Lla – Weather; Sky; Outdoors; Universe; World
Lla Asirtuq. – The weather is good.
The world’s cultures have a great variety of beliefs about the sky. Tlingit people see the sky as an upside-down bowl with a hard surface. Their sky has layers that provide a home for the souls of those died from violence. The ancient Inuit saw the sky as a dome covering a flat earth resting on pillars. In their worldview there were rich lands filled with animals both in the sky and beneath the tundra.
Alutiiq cosmology offers another view. The world lla can mean weather, sky, outdoors, world, or universe. The Alutiiq sky is a tangible place, a layered universe inhabited by powerful, immortal beings. These include the moon, the sun, the stars, and the aurora borealis. This world mirrors Earth. The sky world has paths, houses, community gathering places, and game. People from Earth can visit and even live in the sky world. Alutiiq legends tell of women who marry beings from the sky and have children with their sky husbands.

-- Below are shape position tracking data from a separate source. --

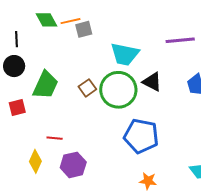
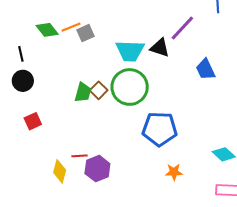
purple line: (180, 40) -> (182, 28), turned -32
black triangle: (152, 82) -> (160, 48), moved
green trapezoid: (45, 85) -> (83, 92), moved, size x0.7
red line: (55, 138) -> (79, 156), moved

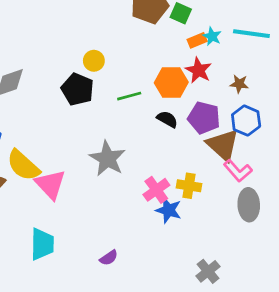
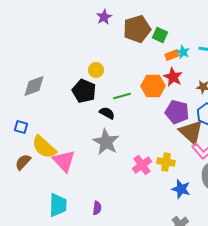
black semicircle: (167, 119) -> (107, 113), moved
blue star: (169, 210) -> (181, 189), moved
purple semicircle: (109, 258) -> (97, 208), moved, turned -48

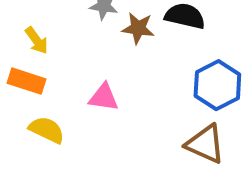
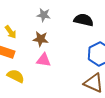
brown star: (138, 28) -> (41, 39), moved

In Alutiiq artwork, a series of concentric circles can represent the layers of the sky. Many Alutiiq baskets feature a circular motif on the base, rings of decorative twining. Why decorate a part of a basket that people seldom see? According to Alutiiq legends, people could travel between the Earth and sky worlds inside baskets, a belief the Alutiiq share with Yup’ik people. The decorative rings may reflect this special connection between baskets and the worlds above the Earth.